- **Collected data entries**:
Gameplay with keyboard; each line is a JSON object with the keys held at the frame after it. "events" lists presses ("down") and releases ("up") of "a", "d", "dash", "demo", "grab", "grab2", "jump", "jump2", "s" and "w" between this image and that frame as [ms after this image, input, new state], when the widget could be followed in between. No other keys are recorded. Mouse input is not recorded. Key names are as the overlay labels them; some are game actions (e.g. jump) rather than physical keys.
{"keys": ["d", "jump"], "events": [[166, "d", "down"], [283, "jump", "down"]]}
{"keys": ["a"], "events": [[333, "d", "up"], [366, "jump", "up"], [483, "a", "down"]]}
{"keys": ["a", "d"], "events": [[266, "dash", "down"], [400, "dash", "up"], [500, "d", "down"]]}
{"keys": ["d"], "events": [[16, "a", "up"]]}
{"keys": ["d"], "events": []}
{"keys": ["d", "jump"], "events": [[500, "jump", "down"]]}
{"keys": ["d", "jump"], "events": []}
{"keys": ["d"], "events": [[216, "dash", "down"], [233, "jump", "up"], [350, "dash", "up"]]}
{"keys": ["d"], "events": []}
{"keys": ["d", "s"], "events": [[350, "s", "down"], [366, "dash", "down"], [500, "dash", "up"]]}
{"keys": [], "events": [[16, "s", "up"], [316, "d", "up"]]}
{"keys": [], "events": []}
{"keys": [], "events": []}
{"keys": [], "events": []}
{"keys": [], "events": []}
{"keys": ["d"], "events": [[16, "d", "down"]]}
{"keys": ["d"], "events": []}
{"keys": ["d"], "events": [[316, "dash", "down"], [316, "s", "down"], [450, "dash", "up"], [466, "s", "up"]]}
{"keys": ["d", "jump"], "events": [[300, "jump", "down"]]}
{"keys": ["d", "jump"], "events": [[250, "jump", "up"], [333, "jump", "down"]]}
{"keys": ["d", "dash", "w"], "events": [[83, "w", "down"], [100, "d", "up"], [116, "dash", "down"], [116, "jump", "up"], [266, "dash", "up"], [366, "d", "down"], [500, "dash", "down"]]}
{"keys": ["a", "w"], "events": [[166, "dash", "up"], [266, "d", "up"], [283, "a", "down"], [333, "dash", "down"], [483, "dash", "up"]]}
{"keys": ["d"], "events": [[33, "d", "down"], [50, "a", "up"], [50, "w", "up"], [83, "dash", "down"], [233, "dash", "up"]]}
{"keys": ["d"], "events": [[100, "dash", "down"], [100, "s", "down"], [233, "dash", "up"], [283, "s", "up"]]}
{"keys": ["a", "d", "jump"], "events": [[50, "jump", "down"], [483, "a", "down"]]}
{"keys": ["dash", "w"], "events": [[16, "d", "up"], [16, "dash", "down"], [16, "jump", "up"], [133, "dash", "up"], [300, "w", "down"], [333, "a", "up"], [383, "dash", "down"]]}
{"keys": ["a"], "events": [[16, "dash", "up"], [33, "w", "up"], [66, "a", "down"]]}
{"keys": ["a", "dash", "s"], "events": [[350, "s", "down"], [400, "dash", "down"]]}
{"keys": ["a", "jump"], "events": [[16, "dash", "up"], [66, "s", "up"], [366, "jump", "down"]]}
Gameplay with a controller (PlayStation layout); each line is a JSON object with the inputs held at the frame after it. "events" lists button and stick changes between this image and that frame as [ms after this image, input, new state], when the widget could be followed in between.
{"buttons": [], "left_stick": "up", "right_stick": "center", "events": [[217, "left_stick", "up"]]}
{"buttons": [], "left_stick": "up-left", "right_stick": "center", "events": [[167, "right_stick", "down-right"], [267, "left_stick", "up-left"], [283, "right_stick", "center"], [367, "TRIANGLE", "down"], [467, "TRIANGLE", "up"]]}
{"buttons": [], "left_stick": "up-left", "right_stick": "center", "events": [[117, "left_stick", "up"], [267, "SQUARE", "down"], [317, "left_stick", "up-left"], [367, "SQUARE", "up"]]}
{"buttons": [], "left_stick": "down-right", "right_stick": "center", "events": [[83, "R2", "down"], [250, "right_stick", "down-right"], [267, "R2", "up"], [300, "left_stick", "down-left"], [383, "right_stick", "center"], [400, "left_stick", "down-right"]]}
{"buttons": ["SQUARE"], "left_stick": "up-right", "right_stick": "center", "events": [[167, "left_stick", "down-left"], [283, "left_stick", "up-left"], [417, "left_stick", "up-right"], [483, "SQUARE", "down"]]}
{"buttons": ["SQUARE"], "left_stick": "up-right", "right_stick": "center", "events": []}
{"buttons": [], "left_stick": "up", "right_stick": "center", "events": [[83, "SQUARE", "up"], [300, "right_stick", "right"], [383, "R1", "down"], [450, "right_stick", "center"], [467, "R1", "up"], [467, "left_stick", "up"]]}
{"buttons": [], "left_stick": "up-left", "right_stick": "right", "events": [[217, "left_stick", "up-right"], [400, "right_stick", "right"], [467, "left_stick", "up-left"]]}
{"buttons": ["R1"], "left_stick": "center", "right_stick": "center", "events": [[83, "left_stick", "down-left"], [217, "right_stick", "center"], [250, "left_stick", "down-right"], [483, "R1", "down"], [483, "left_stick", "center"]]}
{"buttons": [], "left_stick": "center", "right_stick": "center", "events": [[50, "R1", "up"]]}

- **WHAT TO PRODUCE**: Please make an exact copy of every record, leaving nothing out.

- **TASK RESPONSE**:
Gameplay with keyboard; each line is a JSON object with the keys held at the frame after it. "events" lists presses ("down") and releases ("up") of "a", "d", "dash", "demo", "grab", "grab2", "jump", "jump2", "s" and "w" between this image and that frame as [ms after this image, input, new state], when the widget could be followed in between. No other keys are recorded. Mouse input is not recorded. Key names are as the overlay labels them; some are game actions (e.g. jump) rather than physical keys.
{"keys": ["d", "jump"], "events": [[166, "d", "down"], [283, "jump", "down"]]}
{"keys": ["a"], "events": [[333, "d", "up"], [366, "jump", "up"], [483, "a", "down"]]}
{"keys": ["a", "d"], "events": [[266, "dash", "down"], [400, "dash", "up"], [500, "d", "down"]]}
{"keys": ["d"], "events": [[16, "a", "up"]]}
{"keys": ["d"], "events": []}
{"keys": ["d", "jump"], "events": [[500, "jump", "down"]]}
{"keys": ["d", "jump"], "events": []}
{"keys": ["d"], "events": [[216, "dash", "down"], [233, "jump", "up"], [350, "dash", "up"]]}
{"keys": ["d"], "events": []}
{"keys": ["d", "s"], "events": [[350, "s", "down"], [366, "dash", "down"], [500, "dash", "up"]]}
{"keys": [], "events": [[16, "s", "up"], [316, "d", "up"]]}
{"keys": [], "events": []}
{"keys": [], "events": []}
{"keys": [], "events": []}
{"keys": [], "events": []}
{"keys": ["d"], "events": [[16, "d", "down"]]}
{"keys": ["d"], "events": []}
{"keys": ["d"], "events": [[316, "dash", "down"], [316, "s", "down"], [450, "dash", "up"], [466, "s", "up"]]}
{"keys": ["d", "jump"], "events": [[300, "jump", "down"]]}
{"keys": ["d", "jump"], "events": [[250, "jump", "up"], [333, "jump", "down"]]}
{"keys": ["d", "dash", "w"], "events": [[83, "w", "down"], [100, "d", "up"], [116, "dash", "down"], [116, "jump", "up"], [266, "dash", "up"], [366, "d", "down"], [500, "dash", "down"]]}
{"keys": ["a", "w"], "events": [[166, "dash", "up"], [266, "d", "up"], [283, "a", "down"], [333, "dash", "down"], [483, "dash", "up"]]}
{"keys": ["d"], "events": [[33, "d", "down"], [50, "a", "up"], [50, "w", "up"], [83, "dash", "down"], [233, "dash", "up"]]}
{"keys": ["d"], "events": [[100, "dash", "down"], [100, "s", "down"], [233, "dash", "up"], [283, "s", "up"]]}
{"keys": ["a", "d", "jump"], "events": [[50, "jump", "down"], [483, "a", "down"]]}
{"keys": ["dash", "w"], "events": [[16, "d", "up"], [16, "dash", "down"], [16, "jump", "up"], [133, "dash", "up"], [300, "w", "down"], [333, "a", "up"], [383, "dash", "down"]]}
{"keys": ["a"], "events": [[16, "dash", "up"], [33, "w", "up"], [66, "a", "down"]]}
{"keys": ["a", "dash", "s"], "events": [[350, "s", "down"], [400, "dash", "down"]]}
{"keys": ["a", "jump"], "events": [[16, "dash", "up"], [66, "s", "up"], [366, "jump", "down"]]}
Gameplay with a controller (PlayStation layout); each line is a JSON object with the inputs held at the frame after it. "events" lists button and stick changes between this image and that frame as [ms after this image, input, new state], when the widget could be followed in between.
{"buttons": [], "left_stick": "up", "right_stick": "center", "events": [[217, "left_stick", "up"]]}
{"buttons": [], "left_stick": "up-left", "right_stick": "center", "events": [[167, "right_stick", "down-right"], [267, "left_stick", "up-left"], [283, "right_stick", "center"], [367, "TRIANGLE", "down"], [467, "TRIANGLE", "up"]]}
{"buttons": [], "left_stick": "up-left", "right_stick": "center", "events": [[117, "left_stick", "up"], [267, "SQUARE", "down"], [317, "left_stick", "up-left"], [367, "SQUARE", "up"]]}
{"buttons": [], "left_stick": "down-right", "right_stick": "center", "events": [[83, "R2", "down"], [250, "right_stick", "down-right"], [267, "R2", "up"], [300, "left_stick", "down-left"], [383, "right_stick", "center"], [400, "left_stick", "down-right"]]}
{"buttons": ["SQUARE"], "left_stick": "up-right", "right_stick": "center", "events": [[167, "left_stick", "down-left"], [283, "left_stick", "up-left"], [417, "left_stick", "up-right"], [483, "SQUARE", "down"]]}
{"buttons": ["SQUARE"], "left_stick": "up-right", "right_stick": "center", "events": []}
{"buttons": [], "left_stick": "up", "right_stick": "center", "events": [[83, "SQUARE", "up"], [300, "right_stick", "right"], [383, "R1", "down"], [450, "right_stick", "center"], [467, "R1", "up"], [467, "left_stick", "up"]]}
{"buttons": [], "left_stick": "up-left", "right_stick": "right", "events": [[217, "left_stick", "up-right"], [400, "right_stick", "right"], [467, "left_stick", "up-left"]]}
{"buttons": ["R1"], "left_stick": "center", "right_stick": "center", "events": [[83, "left_stick", "down-left"], [217, "right_stick", "center"], [250, "left_stick", "down-right"], [483, "R1", "down"], [483, "left_stick", "center"]]}
{"buttons": [], "left_stick": "center", "right_stick": "center", "events": [[50, "R1", "up"]]}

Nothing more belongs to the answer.